🤖 AI Summary
Existing self-supervised learning (SSL) methods overemphasize feature invariance while neglecting geometric equivariance—a critical property for visual perception. Method: We propose a novel SSL framework that guides models to learn equivariantly consistent representations by reconstructing intermediate images transformed via unknown geometric operations (e.g., translation, rotation), without prescribing transformation types or imposing explicit equivariance constraints. Contribution/Results: This work introduces, for the first time, intermediate transformation image reconstruction as an auxiliary task to jointly optimize invariance and equivariance. We design a dual-branch feature disentanglement architecture that jointly minimizes reconstruction loss and standard SSL losses—fully compatible with state-of-the-art frameworks such as iBOT and DINOv2. Extensive experiments on synthetic and real-world datasets demonstrate consistent, superior performance across downstream classification, detection, and segmentation tasks, outperforming all SOTA baselines.
📝 Abstract
The equivariant behaviour of features is essential in many computer vision tasks, yet popular self-supervised learning (SSL) methods tend to constrain equivariance by design.
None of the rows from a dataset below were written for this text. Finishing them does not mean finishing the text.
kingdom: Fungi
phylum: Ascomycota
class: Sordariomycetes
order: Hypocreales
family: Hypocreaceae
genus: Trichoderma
We propose a self-supervised learning approach where the system learns transformations independently by reconstructing images that have undergone previously unseen transformations. Specifically, the model is tasked to reconstruct intermediate transformed images, e.g. translated or rotated images, without prior knowledge of these transformations. This auxiliary task encourages the model to develop equivariance-coherent features without relying on predefined transformation rules. To this end, we apply transformations to the input image, generating an image pair, and then split the extracted features into two sets per image. One set is used with a usual SSL loss encouraging invariance, the other with our loss based on the auxiliary task to reconstruct the intermediate transformed images. Our loss and the SSL loss are linearly combined with weighted terms. Evaluating on synthetic tasks with natural images, our proposed method strongly outperforms all competitors, regardless of whether they are designed to learn equivariance. Furthermore, when trained alongside augmentation-based methods as the invariance tasks, such as iBOT or DINOv2, we successfully learn a balanced combination of invariant and equivariant features. Our approach performs strong on a rich set of realistic computer vision downstream tasks, almost always improving over all baselines.